The tasks -
• a. From the passage on ring modulators and hybrid transformers, list every transmission medium it says carrier channels were sent over.
• b. Pick up the passage on ring modulators and hybrid transformers after its final sentence and carry it forward.

:: Source excerpt ::

In this unit, we shall treat two kinds of circuits that are very useful in communications, but are often poorly explained in textbooks. They are the ring modulator, which uses four diodes and two transformers to make a very good balanced modulator, and the hybrid transformer, used for separating propagation directions in converting a duplex circuit to a four-wire circuit, and vice versa. Both of these circuits can be inexpensively constructed and tested, and doing so should clarify your understanding of them. Electronics texts typically treat neither, though important principles are involved.
We have already met amplitude modulation and balanced modulators in Unit 19, but we shall look further into the matter here, and describe some circuits suggested by telephone carrier systems, and try to make it clear how these somewhat mysterious circuits function. A telephone carrier system shifted the frequency of a voice channel to a higher band, say from 300-3000 Hz to 5300-8000 Hz. This signal could be transmitted over a circuit in addition to an ordinary voice channel, and the two channels separated by filters so that the shifted channel could be restored to its normal band at the destination, a process called detection or demodulation. This was originally done with open-wire circuits, since they had low attenuation, and later with coaxial cables, when up to 12 full-duplex channels could be sent over one coaxial cable. This was later extended to microwave relay links, and has become normal practice.

:::
:: Stored records ::

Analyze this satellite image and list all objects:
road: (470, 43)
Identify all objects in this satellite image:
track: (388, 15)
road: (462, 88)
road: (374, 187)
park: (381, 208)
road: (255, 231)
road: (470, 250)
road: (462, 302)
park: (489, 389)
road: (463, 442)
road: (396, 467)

:::

Responses in order -
• a.
- Open-wire circuits
- Coaxial cables
- Microwave relay links

• b.
The circuits that made this possible were those that shifted frequencies, those that separated different frequency bands, and those that could separate a full-duplex channel into transmitting and receiving channels, as well as their inverses, which happen to be performed by the same circuits. Let's first look at the shifting circuits, the modulators, and then at the separating circuits, the hybrids.
An amplitude modulated wave with modulation fraction m can be expressed as f(t) = (1 + m sin ωt)sin ω't. Here, the signal component has angular frequency ω, and ω' is the angular frequency of the carrier component. The resulting signal is a sine wave whose amplitude varies so that the profile of the curve is exactly the signal waveform. It can be converted back to the signal waveform by rectification and filtering, a simple process that explains the popularity of this kind of modulation. Note that the amplitude of the carrier wave does not change sign when -1 ≤ m ≤ 1. If it does, we have overmodulation. The percent modulation is 100|m|. If the amplitude does not reach zero, we have less than 100% modulation, or undermodulation. If the amplitude is constant, we have 0% modulation, or just the unmodulated carrier.
Using the trigonometric formula for expressing the product of two sines as a sum of sinsoids, we find that f(t) = sin ω't + (m/2)cos[(ω' - ω)t] - (m/2)cos[(ω' + ω)t]. The function is expressed as the sum of the carrier, and two sidebands, one the difference of the carrier and signal frequencies, and one the sum, called the lower and upper sidebands. By choosing the carrier frequency sufficiently high, the signal band ω1 to ω2 can be shifted to the band ω' + ω1 to ω' + ω2, of the same width but of higher frequency. We assume that the carrier frequency is high enough that the baseband and the shifted bands do not overlap.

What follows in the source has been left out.